Finding Support in UM-Flint Physics
Bakhsh has found a supportive environment with UM-Flint Physics, in the classroom and the research lab. She credits her colleagues in the program as being the best part of her time at the university.
“Everyone is so open, helpful, and friendly,” she reflected. “Within a month of starting at UM-Flint, every professor in the department would greet me in the hallways when we passed, often as ‘Ms. Bakhsh.’ I felt immediately included and respected. They helped me overcome my greatest fear of starting here in physics, and treated me as a colleague and an equal. I feel like I actually will be a physicist someday, and won’t be questioned about my ability because of my gender.”
Two faculty members in particular have had a significant impact on Bakhsh’s undergraduate experience. She noted that Dr. Ganguly should be recognized for “believing in me from the very first meeting we had, for pushing me to go to conferences, and to be a part of his research team almost immediately. He continues to inspire and encourage my scientific pursuits all the time.”
“I also have to mention Dr. Biplob Barman,” she added. “My first semester of calc-based physics was with him, and it was his first semester at UM-Flint. His encouragement was paramount to my success. I went from being fearful that I simply wasn’t cut out to be a physicist, to feeling like whatever grad school I dreamed of was well within my reach.”
Dr. Barman recalled Bakhsh’s high-level thinking about class concepts and her keen sense of curiosity. “I thoroughly enjoyed teaching Alex, as her questions were always unique in a very creative and intelligent way; questions that would make the instructor think,” he said. “Curiosity is a great attitude to have as an aspiring physicist and she has plenty of it.” He also noted Bakhsh’s bright future and his belief that she will no doubt become a role model for others in the field.
Looking to the Future
Bakhsh already has advice for those considering physics as a field of study. “Don’t be scared to fail, because you will, a lot. That’s okay though! We all do,” she assured. “I’ve done poorly on tests, struggled through classes, and have been scared that I wasn’t cut out for physics. Don’t let it discourage you. You don’t have to know everything, that’s why you’re in school.”
She also noted that UM-Flint Physics is a good place to start. “In the brief time that I’ve been at UM-Flint, I’ve had more faculty attention than I would have at a bigger school. Because of this, I’ve had more opportunities, support, and guidance, and I believe that’s been more beneficial than a specific name on my degree would ever have been,” said Bakhsh.
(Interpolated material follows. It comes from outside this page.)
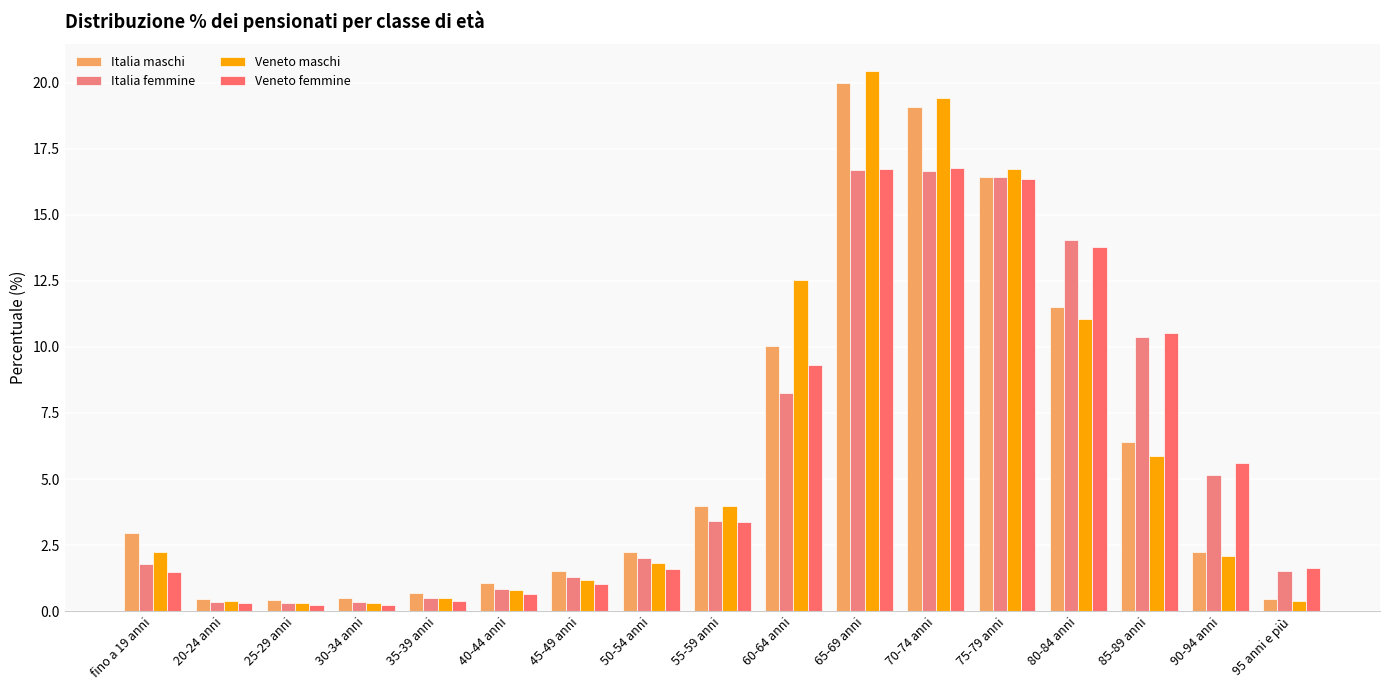

What is the sum of the Veneto maschi values at 25-29 anni and 20-24 anni?

0.7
“Grad schools do care a little bit about what school you went to, but they care a whole lot more about the experiences you’ve had, and the opportunities you took advantage of while in undergrad, and UM-Flint has an overabundance of that,” she said.
When she graduates, Bakhsh fully intends to pursue a doctorate of astrophysics. “At the conference, I actually heard from a couple of other doctorates in their field that they had encountered other students from UM-Flint in their studies, and found that they were sometimes more prepared than they were from their own experiences. I have full confidence that my department, and the UM-Flint Math Department, will fully prepare me (as much as you can be) to tackle grad school.”